Educational materials—Educational materials such as anatomic models that are ultimately intended to be used with patients are excluded from the reporting requirements. Overhead expenses, such as printing and time, are included in the educational materials exclusion so long as they are directly related to the development of the materials and the materials directly benefit patients or are intended for patient use. However, medical device and pharmaceutical companies must report the costs of educational materials provided to physicians for their own education that do not “directly” benefit patients.
Payments of less than $10; incidental items—Payments of less than $10 do not need to be reported unless total payments to the physician exceed $100 annually. The $10 threshold will increase every year according to the consumer price index. Incidental items worth less than $10 (eg, pens and note pads) provided at large-scale conferences do not have to be reported, nor do samples or coupons intended for patient use.
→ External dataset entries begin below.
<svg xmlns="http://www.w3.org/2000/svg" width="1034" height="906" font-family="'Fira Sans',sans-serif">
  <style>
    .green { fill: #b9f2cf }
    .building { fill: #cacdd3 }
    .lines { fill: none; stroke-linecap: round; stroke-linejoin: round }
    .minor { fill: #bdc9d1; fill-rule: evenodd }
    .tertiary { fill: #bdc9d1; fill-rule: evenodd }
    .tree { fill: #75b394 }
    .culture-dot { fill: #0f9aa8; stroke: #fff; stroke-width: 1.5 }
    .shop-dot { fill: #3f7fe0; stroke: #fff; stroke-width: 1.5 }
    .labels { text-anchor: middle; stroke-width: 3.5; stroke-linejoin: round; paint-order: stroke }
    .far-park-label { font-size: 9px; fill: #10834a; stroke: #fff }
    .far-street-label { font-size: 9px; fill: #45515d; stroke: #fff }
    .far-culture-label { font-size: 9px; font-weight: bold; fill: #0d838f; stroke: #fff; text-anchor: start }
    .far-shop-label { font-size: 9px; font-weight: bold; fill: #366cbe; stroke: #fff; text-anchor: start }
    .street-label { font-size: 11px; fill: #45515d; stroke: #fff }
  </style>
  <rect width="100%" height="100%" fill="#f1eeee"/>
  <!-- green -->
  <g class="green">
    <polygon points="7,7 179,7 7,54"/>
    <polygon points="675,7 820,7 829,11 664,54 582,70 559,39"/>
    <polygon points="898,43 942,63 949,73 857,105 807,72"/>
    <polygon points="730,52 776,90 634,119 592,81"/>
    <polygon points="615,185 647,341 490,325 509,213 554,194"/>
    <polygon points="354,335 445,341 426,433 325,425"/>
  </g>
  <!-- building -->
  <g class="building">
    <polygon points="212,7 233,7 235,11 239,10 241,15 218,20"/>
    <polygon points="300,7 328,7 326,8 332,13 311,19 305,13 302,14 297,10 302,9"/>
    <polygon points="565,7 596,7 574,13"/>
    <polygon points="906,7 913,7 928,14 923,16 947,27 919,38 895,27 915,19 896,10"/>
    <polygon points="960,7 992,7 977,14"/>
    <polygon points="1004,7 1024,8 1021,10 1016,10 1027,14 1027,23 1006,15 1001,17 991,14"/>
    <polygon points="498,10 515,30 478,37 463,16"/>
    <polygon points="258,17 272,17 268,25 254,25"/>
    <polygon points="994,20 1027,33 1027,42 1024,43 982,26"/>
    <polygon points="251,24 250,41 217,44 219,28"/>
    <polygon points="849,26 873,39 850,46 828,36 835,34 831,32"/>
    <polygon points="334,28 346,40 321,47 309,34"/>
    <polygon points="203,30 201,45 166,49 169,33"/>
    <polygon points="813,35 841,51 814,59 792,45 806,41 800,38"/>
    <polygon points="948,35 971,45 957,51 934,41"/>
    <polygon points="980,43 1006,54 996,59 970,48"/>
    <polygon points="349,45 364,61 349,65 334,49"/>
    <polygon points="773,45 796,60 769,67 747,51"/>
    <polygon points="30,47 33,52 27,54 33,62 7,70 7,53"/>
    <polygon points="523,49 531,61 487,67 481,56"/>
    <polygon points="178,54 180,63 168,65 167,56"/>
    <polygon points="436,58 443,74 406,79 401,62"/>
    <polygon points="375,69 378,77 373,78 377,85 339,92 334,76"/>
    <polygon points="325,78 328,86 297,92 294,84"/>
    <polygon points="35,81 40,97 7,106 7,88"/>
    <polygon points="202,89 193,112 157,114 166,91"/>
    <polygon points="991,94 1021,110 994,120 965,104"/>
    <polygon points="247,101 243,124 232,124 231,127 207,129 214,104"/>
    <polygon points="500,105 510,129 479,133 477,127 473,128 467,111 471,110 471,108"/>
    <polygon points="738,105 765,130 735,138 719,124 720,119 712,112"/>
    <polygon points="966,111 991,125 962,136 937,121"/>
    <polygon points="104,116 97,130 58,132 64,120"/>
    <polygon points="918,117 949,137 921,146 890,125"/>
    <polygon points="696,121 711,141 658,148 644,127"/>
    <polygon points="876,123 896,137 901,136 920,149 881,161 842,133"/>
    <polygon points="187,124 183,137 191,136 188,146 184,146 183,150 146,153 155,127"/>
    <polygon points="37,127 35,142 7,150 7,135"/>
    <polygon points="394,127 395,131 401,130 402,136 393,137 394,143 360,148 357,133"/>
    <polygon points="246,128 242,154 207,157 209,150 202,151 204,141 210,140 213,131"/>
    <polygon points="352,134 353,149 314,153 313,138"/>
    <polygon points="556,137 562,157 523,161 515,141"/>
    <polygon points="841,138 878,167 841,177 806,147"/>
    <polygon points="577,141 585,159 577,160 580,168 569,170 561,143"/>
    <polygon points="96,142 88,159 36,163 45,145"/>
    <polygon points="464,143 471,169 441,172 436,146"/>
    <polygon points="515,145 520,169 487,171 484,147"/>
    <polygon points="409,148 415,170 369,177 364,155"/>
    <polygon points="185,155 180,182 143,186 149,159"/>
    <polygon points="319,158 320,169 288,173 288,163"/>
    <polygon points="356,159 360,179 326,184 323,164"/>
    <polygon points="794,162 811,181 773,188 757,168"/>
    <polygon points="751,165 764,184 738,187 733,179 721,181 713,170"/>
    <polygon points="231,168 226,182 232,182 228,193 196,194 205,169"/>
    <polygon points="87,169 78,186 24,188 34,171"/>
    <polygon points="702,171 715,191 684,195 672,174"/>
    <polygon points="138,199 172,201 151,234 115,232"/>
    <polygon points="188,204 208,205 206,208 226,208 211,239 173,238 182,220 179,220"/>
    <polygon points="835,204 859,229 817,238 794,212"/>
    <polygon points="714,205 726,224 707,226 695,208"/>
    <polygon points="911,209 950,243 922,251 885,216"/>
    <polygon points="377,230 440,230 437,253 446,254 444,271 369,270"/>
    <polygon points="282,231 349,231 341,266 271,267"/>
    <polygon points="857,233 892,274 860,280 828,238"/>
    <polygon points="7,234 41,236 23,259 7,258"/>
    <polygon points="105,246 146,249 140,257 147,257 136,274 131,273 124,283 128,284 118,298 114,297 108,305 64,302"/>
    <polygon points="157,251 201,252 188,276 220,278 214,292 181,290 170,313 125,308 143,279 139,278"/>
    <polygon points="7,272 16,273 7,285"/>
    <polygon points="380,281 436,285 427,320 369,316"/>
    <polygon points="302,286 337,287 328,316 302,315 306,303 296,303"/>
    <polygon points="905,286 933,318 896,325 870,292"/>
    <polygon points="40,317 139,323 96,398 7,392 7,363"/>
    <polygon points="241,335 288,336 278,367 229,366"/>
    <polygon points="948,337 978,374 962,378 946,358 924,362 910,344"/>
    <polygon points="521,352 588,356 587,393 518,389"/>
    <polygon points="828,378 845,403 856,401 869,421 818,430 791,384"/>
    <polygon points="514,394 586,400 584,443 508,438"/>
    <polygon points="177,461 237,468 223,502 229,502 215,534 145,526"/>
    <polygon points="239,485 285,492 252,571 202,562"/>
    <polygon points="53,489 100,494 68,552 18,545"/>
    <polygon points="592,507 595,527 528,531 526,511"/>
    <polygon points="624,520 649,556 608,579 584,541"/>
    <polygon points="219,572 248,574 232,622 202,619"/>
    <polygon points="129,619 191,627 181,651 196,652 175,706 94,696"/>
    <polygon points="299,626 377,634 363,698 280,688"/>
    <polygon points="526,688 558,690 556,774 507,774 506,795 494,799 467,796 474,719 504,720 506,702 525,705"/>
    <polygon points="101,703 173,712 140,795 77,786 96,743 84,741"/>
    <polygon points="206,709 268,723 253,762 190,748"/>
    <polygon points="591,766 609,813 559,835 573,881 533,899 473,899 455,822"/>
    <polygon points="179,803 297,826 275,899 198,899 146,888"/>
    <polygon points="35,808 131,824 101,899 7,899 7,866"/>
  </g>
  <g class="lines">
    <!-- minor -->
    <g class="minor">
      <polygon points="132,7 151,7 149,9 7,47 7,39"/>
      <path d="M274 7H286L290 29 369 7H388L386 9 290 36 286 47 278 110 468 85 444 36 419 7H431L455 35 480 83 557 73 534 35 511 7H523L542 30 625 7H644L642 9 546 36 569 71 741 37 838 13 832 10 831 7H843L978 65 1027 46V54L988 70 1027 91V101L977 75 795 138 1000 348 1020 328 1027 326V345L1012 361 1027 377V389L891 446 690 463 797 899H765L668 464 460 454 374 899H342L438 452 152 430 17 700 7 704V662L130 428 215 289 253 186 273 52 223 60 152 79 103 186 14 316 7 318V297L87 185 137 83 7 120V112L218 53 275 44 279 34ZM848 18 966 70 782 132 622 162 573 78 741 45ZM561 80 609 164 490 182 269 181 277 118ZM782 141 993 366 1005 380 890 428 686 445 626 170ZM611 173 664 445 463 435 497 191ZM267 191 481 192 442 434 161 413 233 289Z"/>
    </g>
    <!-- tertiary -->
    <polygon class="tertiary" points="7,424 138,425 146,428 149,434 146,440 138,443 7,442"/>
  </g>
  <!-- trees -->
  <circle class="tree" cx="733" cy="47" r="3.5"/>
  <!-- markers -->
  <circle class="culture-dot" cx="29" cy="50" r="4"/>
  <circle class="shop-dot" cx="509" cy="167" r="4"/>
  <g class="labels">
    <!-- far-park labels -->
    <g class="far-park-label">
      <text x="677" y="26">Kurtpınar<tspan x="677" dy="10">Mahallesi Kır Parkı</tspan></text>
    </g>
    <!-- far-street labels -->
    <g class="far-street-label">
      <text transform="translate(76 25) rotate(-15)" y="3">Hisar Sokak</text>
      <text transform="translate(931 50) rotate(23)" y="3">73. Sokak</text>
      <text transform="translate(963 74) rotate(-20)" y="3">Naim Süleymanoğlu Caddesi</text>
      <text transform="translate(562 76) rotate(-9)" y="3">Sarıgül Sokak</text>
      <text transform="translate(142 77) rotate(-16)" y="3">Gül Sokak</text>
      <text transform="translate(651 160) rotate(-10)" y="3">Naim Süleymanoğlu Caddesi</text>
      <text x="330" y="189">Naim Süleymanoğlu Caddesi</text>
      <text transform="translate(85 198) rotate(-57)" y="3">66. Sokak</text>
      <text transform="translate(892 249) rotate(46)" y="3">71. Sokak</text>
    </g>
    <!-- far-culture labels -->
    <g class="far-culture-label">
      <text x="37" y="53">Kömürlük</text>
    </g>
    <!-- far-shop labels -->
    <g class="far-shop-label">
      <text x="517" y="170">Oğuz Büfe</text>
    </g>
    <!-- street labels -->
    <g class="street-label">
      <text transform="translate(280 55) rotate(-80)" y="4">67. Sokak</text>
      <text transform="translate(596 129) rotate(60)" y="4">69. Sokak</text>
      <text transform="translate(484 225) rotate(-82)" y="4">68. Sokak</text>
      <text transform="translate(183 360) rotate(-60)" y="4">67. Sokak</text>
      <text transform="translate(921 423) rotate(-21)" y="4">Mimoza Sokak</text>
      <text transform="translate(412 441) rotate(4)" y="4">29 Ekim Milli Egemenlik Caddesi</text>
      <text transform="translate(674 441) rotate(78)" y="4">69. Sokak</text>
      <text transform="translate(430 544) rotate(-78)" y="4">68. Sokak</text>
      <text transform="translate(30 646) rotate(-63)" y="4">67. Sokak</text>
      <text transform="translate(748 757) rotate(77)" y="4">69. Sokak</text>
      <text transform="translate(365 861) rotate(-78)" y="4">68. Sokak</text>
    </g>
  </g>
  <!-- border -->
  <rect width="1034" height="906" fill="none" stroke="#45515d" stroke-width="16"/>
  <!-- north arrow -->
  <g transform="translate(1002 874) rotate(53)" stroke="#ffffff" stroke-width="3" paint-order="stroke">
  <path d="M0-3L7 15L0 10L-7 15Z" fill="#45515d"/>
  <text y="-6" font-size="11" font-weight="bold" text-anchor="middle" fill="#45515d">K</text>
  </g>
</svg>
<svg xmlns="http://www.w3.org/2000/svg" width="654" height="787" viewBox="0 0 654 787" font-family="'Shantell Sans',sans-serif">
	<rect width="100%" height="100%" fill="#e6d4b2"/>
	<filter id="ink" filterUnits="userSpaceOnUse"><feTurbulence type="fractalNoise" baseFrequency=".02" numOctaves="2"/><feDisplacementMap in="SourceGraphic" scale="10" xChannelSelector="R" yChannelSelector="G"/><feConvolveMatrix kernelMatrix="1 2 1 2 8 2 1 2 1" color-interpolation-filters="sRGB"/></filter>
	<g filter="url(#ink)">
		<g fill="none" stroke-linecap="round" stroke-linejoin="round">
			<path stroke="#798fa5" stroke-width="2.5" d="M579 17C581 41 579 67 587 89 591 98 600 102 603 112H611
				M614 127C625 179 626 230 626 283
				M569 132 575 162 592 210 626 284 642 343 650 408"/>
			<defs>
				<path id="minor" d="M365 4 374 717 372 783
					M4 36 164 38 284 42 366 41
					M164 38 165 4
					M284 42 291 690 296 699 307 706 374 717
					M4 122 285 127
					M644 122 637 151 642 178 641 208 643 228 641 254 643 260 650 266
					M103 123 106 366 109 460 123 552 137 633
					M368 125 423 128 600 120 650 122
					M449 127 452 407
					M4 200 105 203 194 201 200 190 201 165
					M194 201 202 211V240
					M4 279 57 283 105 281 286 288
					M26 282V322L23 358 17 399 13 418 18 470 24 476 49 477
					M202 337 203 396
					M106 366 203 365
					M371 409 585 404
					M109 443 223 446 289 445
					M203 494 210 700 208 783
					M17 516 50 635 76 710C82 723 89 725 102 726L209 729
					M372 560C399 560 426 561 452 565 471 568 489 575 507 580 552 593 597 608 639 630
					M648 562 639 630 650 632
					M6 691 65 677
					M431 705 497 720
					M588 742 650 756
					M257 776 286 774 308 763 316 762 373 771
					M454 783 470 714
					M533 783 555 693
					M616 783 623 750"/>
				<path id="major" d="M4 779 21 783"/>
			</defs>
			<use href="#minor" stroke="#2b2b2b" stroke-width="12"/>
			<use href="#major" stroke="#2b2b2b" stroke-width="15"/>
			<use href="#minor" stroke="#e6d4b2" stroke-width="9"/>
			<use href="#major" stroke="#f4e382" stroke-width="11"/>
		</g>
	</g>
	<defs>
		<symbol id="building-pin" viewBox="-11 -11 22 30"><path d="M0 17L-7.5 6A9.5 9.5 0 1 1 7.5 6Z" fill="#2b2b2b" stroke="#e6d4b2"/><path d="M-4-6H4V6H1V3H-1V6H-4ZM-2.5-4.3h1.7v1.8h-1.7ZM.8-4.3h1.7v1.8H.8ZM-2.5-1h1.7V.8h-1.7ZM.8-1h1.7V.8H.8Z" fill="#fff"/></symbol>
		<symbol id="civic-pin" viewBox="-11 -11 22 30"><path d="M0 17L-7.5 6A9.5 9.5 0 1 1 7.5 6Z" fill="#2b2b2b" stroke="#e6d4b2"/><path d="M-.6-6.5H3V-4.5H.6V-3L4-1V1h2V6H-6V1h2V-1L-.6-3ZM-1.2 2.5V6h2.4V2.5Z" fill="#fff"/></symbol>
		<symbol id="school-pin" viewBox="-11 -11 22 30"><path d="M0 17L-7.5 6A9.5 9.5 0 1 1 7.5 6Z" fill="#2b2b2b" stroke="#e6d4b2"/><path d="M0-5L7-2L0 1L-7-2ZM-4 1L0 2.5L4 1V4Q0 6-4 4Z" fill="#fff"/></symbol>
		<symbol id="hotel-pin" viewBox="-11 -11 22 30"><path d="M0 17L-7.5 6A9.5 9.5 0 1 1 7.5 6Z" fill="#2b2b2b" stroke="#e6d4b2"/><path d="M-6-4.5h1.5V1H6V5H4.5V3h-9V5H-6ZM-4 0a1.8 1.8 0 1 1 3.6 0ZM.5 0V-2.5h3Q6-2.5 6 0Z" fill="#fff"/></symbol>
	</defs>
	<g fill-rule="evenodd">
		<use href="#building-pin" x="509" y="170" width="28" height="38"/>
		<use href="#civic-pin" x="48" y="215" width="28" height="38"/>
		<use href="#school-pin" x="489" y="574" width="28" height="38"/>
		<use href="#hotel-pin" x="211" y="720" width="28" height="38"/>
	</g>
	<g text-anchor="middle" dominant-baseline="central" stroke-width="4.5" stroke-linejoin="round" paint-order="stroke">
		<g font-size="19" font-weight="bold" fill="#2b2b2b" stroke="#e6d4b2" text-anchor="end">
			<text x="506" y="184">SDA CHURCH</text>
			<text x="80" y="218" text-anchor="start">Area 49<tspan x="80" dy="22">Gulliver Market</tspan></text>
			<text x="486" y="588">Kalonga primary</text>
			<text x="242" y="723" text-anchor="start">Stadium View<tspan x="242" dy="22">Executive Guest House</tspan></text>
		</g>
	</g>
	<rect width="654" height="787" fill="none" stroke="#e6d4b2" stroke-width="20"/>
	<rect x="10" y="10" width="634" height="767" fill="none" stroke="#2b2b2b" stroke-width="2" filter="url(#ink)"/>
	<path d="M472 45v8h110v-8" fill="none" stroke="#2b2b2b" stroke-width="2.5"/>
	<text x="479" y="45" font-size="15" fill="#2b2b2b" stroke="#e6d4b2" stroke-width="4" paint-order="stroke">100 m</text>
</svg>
Food and beverage allocations—If the per person cost exceeds the minimum threshold amount ($10 per event), companies must report the food and beverage as a payment or other transfer of value for each covered recipient who actually participates in the group meal. Companies do not have to track or report food or drinks, such as buffet meals or coffee, made generally available at a conference or large-scale event.
Continuing medical education (CME) expenses—Medical device and pharmaceutical companies are not required to report payments made to a speaker at a CME program if the following conditions are met:
- The program meets requirements and standards of one of several groups, including the Accreditation Council for Continuing Medical Education or the American Medical Association.
- The company does not select the speaker or give the CME provider a distinct, identifiable set of individuals to be considered as speakers for the program.
- The company does not directly pay the covered recipient speaker.
Companies need not report payments made to CME providers that are used to subsidize attendees’ tuition fees, but must report payments or other transfers of value, such as travel and meals, associated with attendance at an educational event. Companies also must report payments or transfers of value related to unaccredited or noncertified educational programs.
Research-related payments—All research-related payments will be included on the public website, even if the product has never received clearance from the U.S. Food and Drug Administration. However, companies will report research-related payments separately, using a different template. Companies will not need to indicate whether the research payment was direct or indirect, and should report each research payment once as a single interaction.
The name of the entity paid and the name(s) of the principal investigator(s) must be provided. In addition, the following information will generally be required:
- the study name
- the name of the covered product
- the National Drug Code, if any
However, the CMS will allow for slight modification for reporting related to preclinical research. The total research payment amount should include the “aggregated amount of any payments for services included in the written agreement/research protocol,” including costs associated with patient care (such as diagnoses, examinations, laboratory expenses, healthcare professional times), the provision of study drugs, devices, biological and medical supplies, and other in-kind items.
Richard N. Peterson, JD, is the AAOS General Counsel.